PAGE:
--------------------------------------------------

The BLE module runs the appropriate firmware application. Certain developed boards are available, offering integrated environments for developing appropriate firmware applications [41,42,43]. BLE should start in central-scanner mode. Whenever a certain advertisement packet is scanned, the device switches to peripheral-advertiser mode. The device can return to the initial state by a reset signal from the owner’s mobile. BLE tag device modes are graphically presented in Figure 4.

• Stealth mode: In this state the device does not transmit at all. Only the authorized user will be able to connect to the tag by using a passphrase. The passphrase is provided to the Authority by the user that reports the theft. The Authority in turn provides the selected app-users and beacons with it, so they can wake up the device. The purpose of this is to prevent non-authorized personnel from accessing the device.
• Beacon mode: In this mode, the device is awake and notifies every mobile app user or gateway of its existence. In this mode, the sensor operates under the optimum current consumption scheme.

Beacon mode is selected as the default operation mode. When operating in this mode, battery consumption is kept at a minimum.

When the user leaves his/her personal items in a place that is considered to be unsafe he/she can optionally set the device in “stealth mode”. This is a mode that can receive wake-up signals although it cannot be scanned by other devices. If the specific item is stolen, whilst it is in that mode, a wake-up signal is needed in order to set the device in beacon mode again. Either way to track down the device, the beacon mode is necessitated. A flow chart of the working scheme is illustrated in Figure 5.

The mobile app interacts with the BLE tag all the time but differs according to the BLE tag’s current status:

• State 1: Tag is in beacon mode—No theft report → no interaction from the mobile app.
• State 2: Tag is in stealth mode—No theft report → no interaction from the mobile app, except if user wants to switch it back to beacon mode.
• State 3: Tag is in beacon mode—Theft report → Authorities send signal to the mobile app to search for the beacon signals (track the tag).
• State 4: Tag is in stealth mode—Theft report → Authorities send signal to the mobile app to activate the tag (switch to beacon mode) → Activation Confirmed → Authorities signal the tracking procedure.

The BLE tag is equipped with a small sized battery to enable a long duration of autonomous operation. The entire assembly is solid and compact within an appropriate small case to allow for ease and secure installation on bicycles, luggage, etc. Specifically, this case is able to:

• Contain Antitheft Sensor with the coin cell battery case attached;
• Protect the sensor and the battery from environment factors that could harm the device;
• Make the device compact and easy to install on multiple items of interest (bicycles, bags, etc.);
• Allow the developer to make changes to the software without removing the sensor from the case.

--------------------------------------------------

Collection entries:
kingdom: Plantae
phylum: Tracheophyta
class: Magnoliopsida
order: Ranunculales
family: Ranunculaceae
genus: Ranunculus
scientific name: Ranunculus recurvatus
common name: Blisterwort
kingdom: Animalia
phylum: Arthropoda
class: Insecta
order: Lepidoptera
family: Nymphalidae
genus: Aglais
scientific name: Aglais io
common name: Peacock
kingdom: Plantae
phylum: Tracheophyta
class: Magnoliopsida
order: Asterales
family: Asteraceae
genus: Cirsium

--------------------------------------------------

STATED TASK 1:
Using the BLE tag text, answer each question briefly.
(a) In which mode should BLE start?
(b) Who provides the passphrase to the Authority?
(c) Which mode is selected as the default operation mode?
STATED TASK 2:
List everything the BLE tag text says the tag's case is able to do.
The data stand apart from the BLE tag text and are separate material.

FULL OUTPUT 1:
(a) Central-scanner mode.
(b) The user that reports the theft.
(c) Beacon mode.

FULL OUTPUT 2:
- Contain the Antitheft Sensor with the coin cell battery case attached
- Protect the sensor and the battery from environment factors that could harm the device
- Make the device compact and easy to install on multiple items of interest (bicycles, bags, etc.)
- Allow the developer to make changes to the software without removing the sensor from the case